Big action in mortgage M&A: STRATMOR

by Kasi Johnston04 Nov 2020

There have been some big shake ups in the mortgage industry this year, prompted by the record-breaking year seen by mortgage lenders; United Wholesale Mortgage announced their $16 billion merger with a special acquisition company (SPAC) and Intercontinental Exchange (ICE) acquired Ellie Mae in a $11 billion deal.

According to the latest insights from STRATMOR, timing is everything.

“The M&A deals we’re seeing this year are game changers,” said Garth Graham, senior partner at STRATMOR, in a press release. “They are record-breaking deals that have investors outside the industry putting money into mortgage banks that are generating solid profits.”

The low interest rate environment continued to drive sustained borrower demand to round out 2020. The Mortgage Bankers Association (MBA) is forecasting originations to total $3.18 trillion by the end of the year – the highest year since 2003. In 2021, originations are expected to drop to about $2.49 trillion. This forecast assumes an effective vaccine will help bring the pandemic under control and lead to a gradual economic recovery.

Graham says what’s fueling the M&A activity and offering investor investors a major value proposition is profit margins. In 1999 and 2000, profit margins were close to nothing before the refinance boom the following year, which drove profits to 60 basis points. This year, he says mortgage lenders are generating an entire year of over 100 basis points net profit, up from about 40 basis points last year.
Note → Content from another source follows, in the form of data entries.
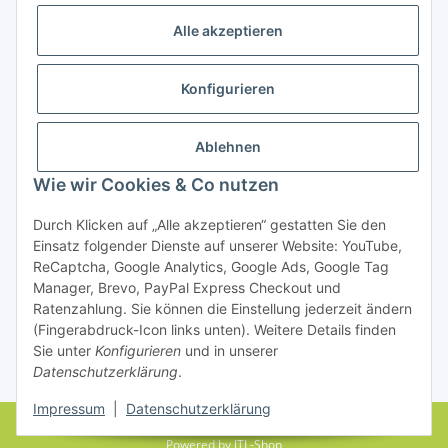
Alle akzeptieren
Konfigurieren
Ablehnen
Rechtliches
Wie wir Cookies & Co nutzen
Durch Klicken auf „Alle akzeptieren“ gestatten Sie den
Einsatz folgender Dienste auf unserer Website: YouTube,
Vertrag widerrufen
ReCaptcha, Google Analytics, Google Ads, Google Tag
Manager, Brevo, PayPal Express Checkout und
Ratenzahlung. Sie können die Einstellung jederzeit ändern
(Fingerabdruck-Icon links unten). Weitere Details finden
Sie unter
Konfigurieren
und in unserer
Datenschutzerklärung
.
* Alle Preise inkl. gesetzlicher USt., zzgl.
Versand
Impressum
|
Datenschutzerklärung
© farbenrausch • manuela fuchs
Powered by
JTL-Shop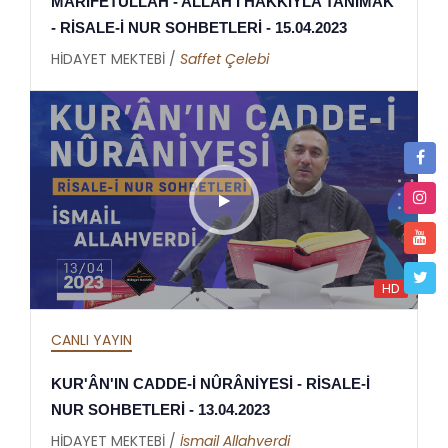
MÂRİFETULLAH - ALLAH'I HAKKIYLA TANIMAK
- RİSALE-İ NUR SOHBETLERİ - 15.04.2023
HİDAYET MEKTEBİ /
Saffet Çelebi
HD
CANLI YAYIN
KUR'ÂN'IN CADDE-İ NÛRÂNİYESİ - RİSALE-İ
NUR SOHBETLERİ - 13.04.2023
HİDAYET MEKTEBİ /
İsmail Allahverdi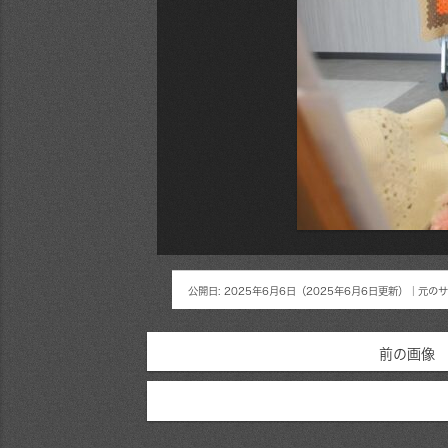
公開日:
2025年6月6日
（
2025年6月6日
更新）
｜元のサ
前の画像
Rocket Mortgage recently raised about $1.8 billion in their initial public offering (IPO) in August. Guild Holdings Company also raised about $100 million through its IPO, selling 6.5 million shares at $15 a piece.

“The IPO activities for a handful of the largest independent mortgage bankers has accelerated with the public offering of Rocket Mortgage and United Wholesale Mortgage,” according to Graham, adding that equity investors or public companies hold interest in 17 of the top 25 independent mortgage banks.
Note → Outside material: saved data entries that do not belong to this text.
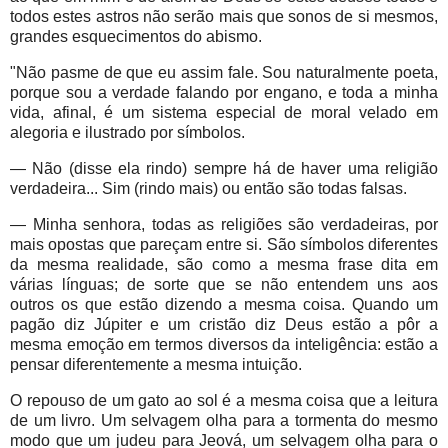
todos estes astros não serão mais que sonos de si mesmos,
grandes esquecimentos do abismo.
"Não pasme de que eu assim fale. Sou naturalmente poeta,
porque sou a verdade falando por engano, e toda a minha
vida, afinal, é um sistema especial de moral velado em
alegoria e ilustrado por símbolos.
— Não (disse ela rindo) sempre há de haver uma religião
verdadeira... Sim (rindo mais) ou então são todas falsas.
— Minha senhora, todas as religiões são verdadeiras, por
mais opostas que pareçam entre si. São símbolos diferentes
da mesma realidade, são como a mesma frase dita em
várias línguas; de sorte que se não entendem uns aos
outros os que estão dizendo a mesma coisa. Quando um
pagão diz Júpiter e um cristão diz Deus estão a pôr a
mesma emoção em termos diversos da inteligência: estão a
pensar diferentemente a mesma intuição.
O repouso de um gato ao sol é a mesma coisa que a leitura
de um livro. Um selvagem olha para a tormenta do mesmo
modo que um judeu para Jeová, um selvagem olha para o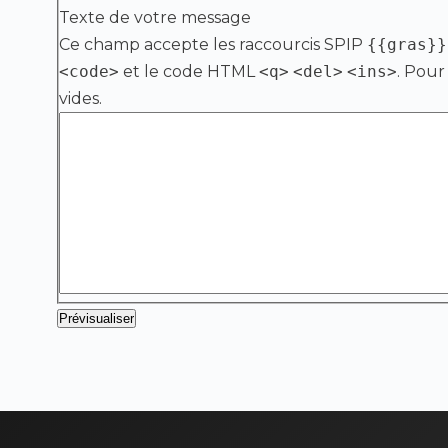
Texte de votre message
Ce champ accepte les raccourcis SPIP
{{gras}}
<code>
et le code HTML
<q>
<del>
<ins>
. Pour
vides.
In the past, he says it’s common to see strong companies buying out weaker counterparts, whereas this year, strong organizations are buying strong. These deals are noteworthy on their own, but also very telling of the industry.

“When public or private equity comes into the market, it drives all values up, which is good news for prospective sellers,” Graham stated in the report. “Sellers may not have a story like Quicken (Rocket), but the trickle-down effect is in having more entities interested in investing in mortgage companies, even at a higher valuation.”

He expects prospective sellers may be resistant to selling while experiencing profits they may have never witnessed before, however, that hesitation could lead to a missed opportunity. Right now, lenders are in a strong position to negotiate. Graham advises lenders considering a deal, whether as a buyer or a seller, to retain an advisor experienced in the mortgage business and in company valuations. The final thought from Graham in the STRATMOR report is to consider not waiting too long. Over the next couple years, consumer demand may fall below origination capacity, which could compress profit margins, and a downward pressure on valuations.

“An effective advisor can help with matters like due diligence and weighing risks, but without question, the greatest value provided by an effective advisor provides is determining whether the cultures of two companies are reasonably compatible.”